> Work to be completed
Find the line below with "The nature of" and the line with "Having a limited". Output exactly those lines and everything between them, leaving out the pictures.

> Data for this task

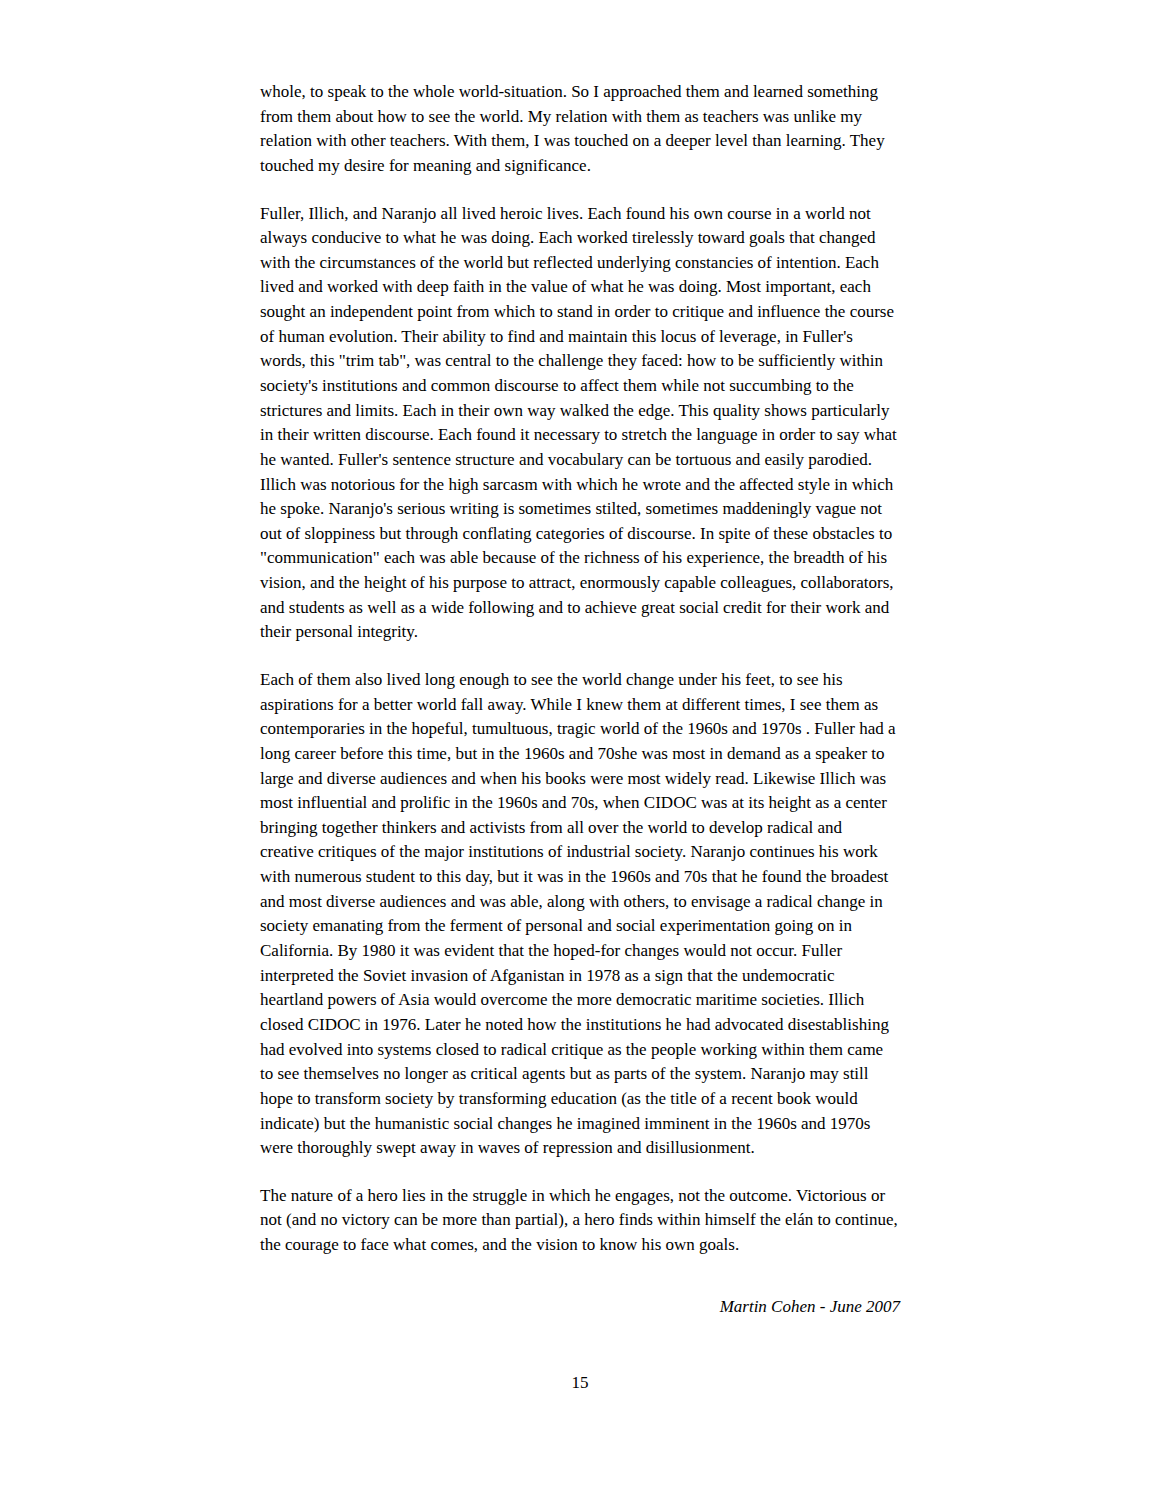whole, to speak to the whole world-situation. So I approached them and learned something from them about how to see the world. My relation with them as teachers was unlike my relation with other teachers. With them, I was touched on a deeper level than learning. They touched my desire for meaning and significance.
Fuller, Illich, and Naranjo all lived heroic lives. Each found his own course in a world not always conducive to what he was doing. Each worked tirelessly toward goals that changed with the circumstances of the world but reflected underlying constancies of intention. Each lived and worked with deep faith in the value of what he was doing. Most important, each sought an independent point from which to stand in order to critique and influence the course of human evolution. Their ability to find and maintain this locus of leverage, in Fuller's words, this "trim tab", was central to the challenge they faced: how to be sufficiently within society's institutions and common discourse to affect them while not succumbing to the strictures and limits. Each in their own way walked the edge. This quality shows particularly in their written discourse. Each found it necessary to stretch the language in order to say what he wanted. Fuller's sentence structure and vocabulary can be tortuous and easily parodied. Illich was notorious for the high sarcasm with which he wrote and the affected style in which he spoke. Naranjo's serious writing is sometimes stilted, sometimes maddeningly vague not out of sloppiness but through conflating categories of discourse. In spite of these obstacles to "communication" each was able because of the richness of his experience, the breadth of his vision, and the height of his purpose to attract, enormously capable colleagues, collaborators, and students as well as a wide following and to achieve great social credit for their work and their personal integrity.
Each of them also lived long enough to see the world change under his feet, to see his aspirations for a better world fall away. While I knew them at different times, I see them as contemporaries in the hopeful, tumultuous, tragic world of the 1960s and 1970s . Fuller had a long career before this time, but in the 1960s and 70she was most in demand as a speaker to large and diverse audiences and when his books were most widely read. Likewise Illich was most influential and prolific in the 1960s and 70s, when CIDOC was at its height as a center bringing together thinkers and activists from all over the world to develop radical and creative critiques of the major institutions of industrial society. Naranjo continues his work with numerous student to this day, but it was in the 1960s and 70s that he found the broadest and most diverse audiences and was able, along with others, to envisage a radical change in society emanating from the ferment of personal and social experimentation going on in California. By 1980 it was evident that the hoped-for changes would not occur. Fuller interpreted the Soviet invasion of Afganistan in 1978 as a sign that the undemocratic heartland powers of Asia would overcome the more democratic maritime societies. Illich closed CIDOC in 1976. Later he noted how the institutions he had advocated disestablishing had evolved into systems closed to radical critique as the people working within them came to see themselves no longer as critical agents but as parts of the system. Naranjo may still hope to transform society by transforming education (as the title of a recent book would indicate) but the humanistic social changes he imagined imminent in the 1960s and 1970s were thoroughly swept away in waves of repression and disillusionment.
The nature of a hero lies in the struggle in which he engages, not the outcome. Victorious or not (and no victory can be more than partial), a hero finds within himself the elán to continue, the courage to face what comes, and the vision to know his own goals.
Martin Cohen - June 2007
15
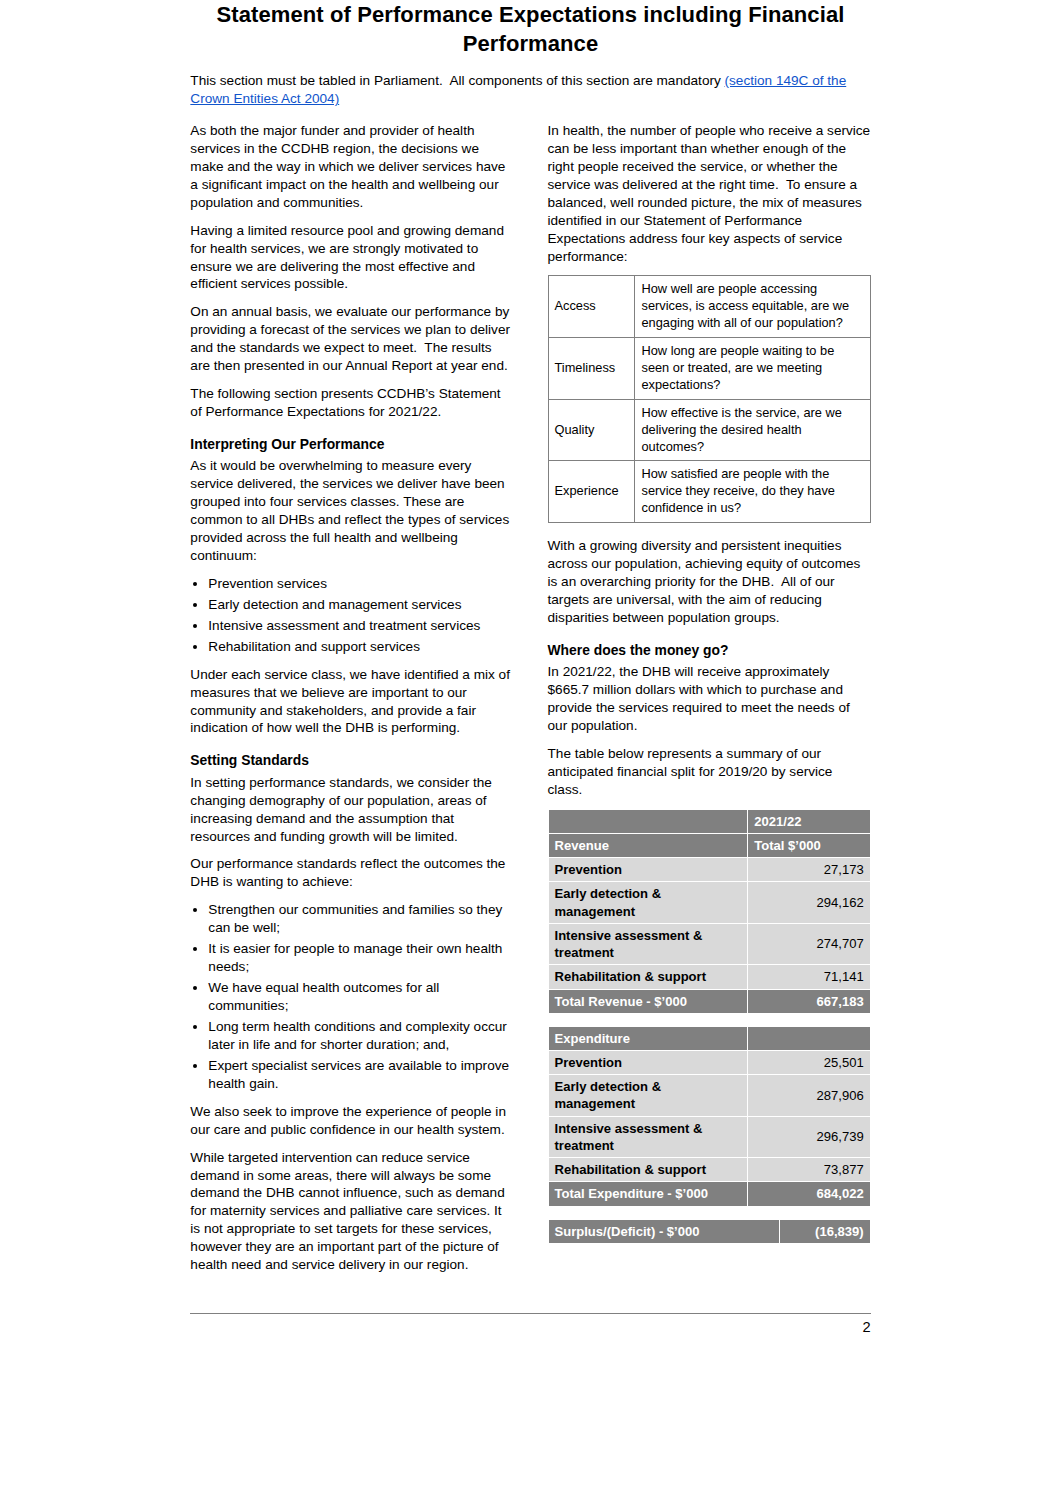Statement of Performance Expectations including Financial Performance
This section must be tabled in Parliament. All components of this section are mandatory (section 149C of the Crown Entities Act 2004)
As both the major funder and provider of health services in the CCDHB region, the decisions we make and the way in which we deliver services have a significant impact on the health and wellbeing our population and communities.
Having a limited resource pool and growing demand for health services, we are strongly motivated to ensure we are delivering the most effective and efficient services possible.
On an annual basis, we evaluate our performance by providing a forecast of the services we plan to deliver and the standards we expect to meet. The results are then presented in our Annual Report at year end.
The following section presents CCDHB’s Statement of Performance Expectations for 2021/22.
Interpreting Our Performance
As it would be overwhelming to measure every service delivered, the services we deliver have been grouped into four services classes. These are common to all DHBs and reflect the types of services provided across the full health and wellbeing continuum:
Prevention services
Early detection and management services
Intensive assessment and treatment services
Rehabilitation and support services
Under each service class, we have identified a mix of measures that we believe are important to our community and stakeholders, and provide a fair indication of how well the DHB is performing.
Setting Standards
In setting performance standards, we consider the changing demography of our population, areas of increasing demand and the assumption that resources and funding growth will be limited.
Our performance standards reflect the outcomes the DHB is wanting to achieve:
Strengthen our communities and families so they can be well;
It is easier for people to manage their own health needs;
We have equal health outcomes for all communities;
Long term health conditions and complexity occur later in life and for shorter duration; and,
Expert specialist services are available to improve health gain.
We also seek to improve the experience of people in our care and public confidence in our health system.
While targeted intervention can reduce service demand in some areas, there will always be some demand the DHB cannot influence, such as demand for maternity services and palliative care services. It is not appropriate to set targets for these services, however they are an important part of the picture of health need and service delivery in our region.
In health, the number of people who receive a service can be less important than whether enough of the right people received the service, or whether the service was delivered at the right time. To ensure a balanced, well rounded picture, the mix of measures identified in our Statement of Performance Expectations address four key aspects of service performance:
| Access | How well are people accessing services, is access equitable, are we engaging with all of our population? |
| Timeliness | How long are people waiting to be seen or treated, are we meeting expectations? |
| Quality | How effective is the service, are we delivering the desired health outcomes? |
| Experience | How satisfied are people with the service they receive, do they have confidence in us? |
With a growing diversity and persistent inequities across our population, achieving equity of outcomes is an overarching priority for the DHB. All of our targets are universal, with the aim of reducing disparities between population groups.
Where does the money go?
In 2021/22, the DHB will receive approximately $665.7 million dollars with which to purchase and provide the services required to meet the needs of our population.
The table below represents a summary of our anticipated financial split for 2019/20 by service class.
| | 2021/22 |
| Revenue | Total $’000 |
| Prevention | 27,173 |
| Early detection & management | 294,162 |
| Intensive assessment & treatment | 274,707 |
| Rehabilitation & support | 71,141 |
| Total Revenue - $’000 | 667,183 |
| Expenditure | |
| Prevention | 25,501 |
| Early detection & management | 287,906 |
| Intensive assessment & treatment | 296,739 |
| Rehabilitation & support | 73,877 |
| Total Expenditure - $’000 | 684,022 |
| Surplus/(Deficit) - $’000 | (16,839) |
2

> Exercise answer
The nature of a hero lies in the struggle in which he engages, not the outcome. Victorious or not (and no victory can be more than partial), a hero finds within himself the elán to continue, the courage to face what comes, and the vision to know his own goals.
Martin Cohen - June 2007
15
Statement of Performance Expectations including Financial Performance
This section must be tabled in Parliament. All components of this section are mandatory (section 149C of the Crown Entities Act 2004)
As both the major funder and provider of health services in the CCDHB region, the decisions we make and the way in which we deliver services have a significant impact on the health and wellbeing our population and communities.
Having a limited resource pool and growing demand for health services, we are strongly motivated to ensure we are delivering the most effective and efficient services possible.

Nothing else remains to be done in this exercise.